Sharpe bought himself some ale and took it to the edge of a pool. He sat and watched the real gentlemen, laughing confidently as they strode, long canes in their gloved hands, among the lesser folk. He was not welcome among their kind. He knew that. He was welcome in Spain, for there he won battles and was judged by the standards of bullet and blade, but here, in London, he was made to feel clumsy beside Sir William Lawford’s suaveness. Even in Carlton House, where he had been so flattered by the Prince, he had been nothing more than a freak on show like the Siamese Twins or Bearded Lady of the hiring fair. He was useful because he was ruthless. He saw it sometimes in the faces of men in Spain, men who were appalled by what he did, yet glad that he did it.

‘Got a penny, Colonel?’

A small boy, no more than six, with a grubby face and torn trousers, stared belligerently at Sharpe. The child, as Sharpe used to do, had climbed the wall, risking the broken glass embedded in its top. Would the boy believe him, he wondered, if he told him that the “Colonel” had once been one of the ragged urchins who came here to steal? ‘What do you want it for?’

‘Something to eat.’

‘Just one. If you ask me for another I’ll clout your head off. And if you send your friends to ask me I’ll come and find you and bite your eyes out. Understand?’

The boy grinned. ‘Tuppence?’

Sharpe gave him a penny. ‘Now bugger off.’

‘Want a girl, Colonel?’

‘I said bugger off!’ The boy fled, going to buy gin as Sharpe had known he would.

He thought of Jane Gibbons, and the memory of her made him feel guilty that he had come so expectantly to these gardens to meet another woman. He wondered, for the hundredth time, why he was so sure he must marry her. He did not know her, indeed, he had met her now just three times. He knew nothing of her, except that she was beautiful and she had helped him. He recalled her face, mischievous, so full of life, so lovely as she had spoken to him on the boathouse steps, yet what, he asked himself as the parade of fashion and display went past him, could he offer her? Ruthlessness? The talent to demand mens’ death to defeat the French?

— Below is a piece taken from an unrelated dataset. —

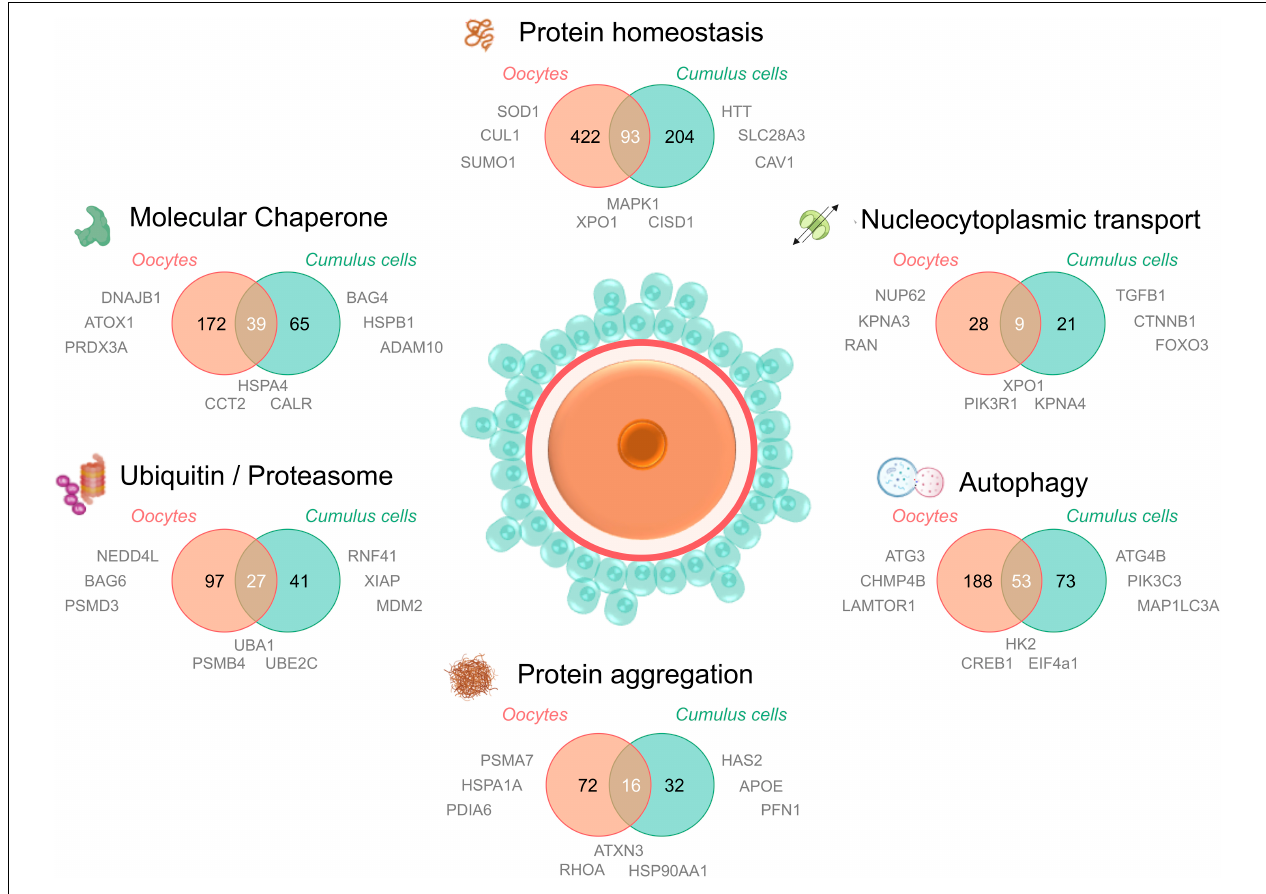
FIGURE 3 | Proteomic/transcriptomic evidence for the dysregulation of the protein homeostasis network in aged oocytes and cumulus cells. To understand the contribution of proteostasis to aging in oocytes and cumulus cells, four recent proteomic and/or transcriptomic datasets of maternally aged oocytes and cumulus cells (Oocytes; Schwarzer et al., 2014; Duncan et al., 2017; Cumulus cells; McReynolds et al., 2012; Al-Edani et al., 2014) were analyzed for dysregulated elements involved in proteostasis. Proteins and transcripts were defined as “age-dysregulated” by individual cut offs (fold change and significance) specified by the authors of each primary research paper. A database of all proteostasis network related proteins was compiled from neXtProt (Zahn-Zabal et al., 2020; v2.27.0; https://www.nextprot.org; neXtProt Data release 17/01/2020) through six individual searches titled “Protein homeostasis, Protein aggregation, Autophagy, Nucleocytoplasmic transport, Ubiquitin/proteasome, and Molecular chaperone.” Human neXtProt protein accessions were then mapped to their UniProt mouse homologs to generate both mouse and human proteostasis databases (found in Supplementary File 1 ). Age-dysregulated proteins and transcripts listed in the Supplementary Material of the four primary manuscripts were uniformly converted to their corresponding mouse homologs and UniProt protein accessions and used to search for corresponding proteostasis related ID’s in the 6 NeXtProt database categories. These data were used to generate Venn diagrams comparing the putative age-dysregulated proteins in oocytes vs. cumulus cells and to supply relevant examples of dysregulated proteins adjacent to the component of interest. Aged oocyte IDs were from CBCF1 mice aged between 14 and 17 months (climacteric) and aged cumulus cell IDs were from cumulus-oocyte complexes from women of equivalent advanced maternal age (37–45 years). Examples included in Figure 3 were selected from age-dysregulated protein IDs. Full protein names, UniProt accessions, the proteostasis network database used to generate this figure, and lists of oocyte and cumulus cell dysregulated protein accessions can be found in Supplementary File 1 . The sharing of IDs between aged oocytes and cumulus cells is putative but provides novel candidates for research into the contribution of declining proteostasis to reproductive aging. Elements of this figure were made in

What use was he? He could send a skirmish chain forward, he could impose their fire on the enemy, and he could kill. Year after year, nineteen years in all, he had killed. He knew when to kill, when not to kill, and he thought, as he looked at the vacuous faces and listened to the empty laughter, that these were the people he fought for. And again, as he watched a young man drunkenly dance some ludicrous steps in front of a laughing girl, he knew that, should he have been born in France instead of England, he would have worn the red epaulettes of the French voltigeurs with the same pride as he wore his green jacket and he would have killed the British officers of the skirmish line with the same skill with which he now made Napoleon’s light troops leaderless.

He finished the ale. The orchestra was playing a waltz. What life could he have with Jane Gibbons? Or with any woman? What would he do with himself if there was no war? He had become so hardened by it, so craving of its excitement, so sure of himself within its achievements, what would he do with twenty-four hours a day? Even with the money of the diamonds, what would he do? Plough? Grub up new land? Breed cows? Or would he, and he dimly saw the possibility though he dreaded it, stay in the army to insist that it must never change from the machine that had defeated Napoleon? He would have a servant to clean his uniform, a horse to parade on, and a fund of memories with which to bore and awe young officers. The soldiers of Britain’s army, he reflected, were not there out of choice, but of necessity. It was an army of failures, bonded by victory, and, unlike their conscripted French counterparts, most had no life to go back to, no home to return to when the war was done. The army was home, the regiment was family, and Lord Fenner threatened both.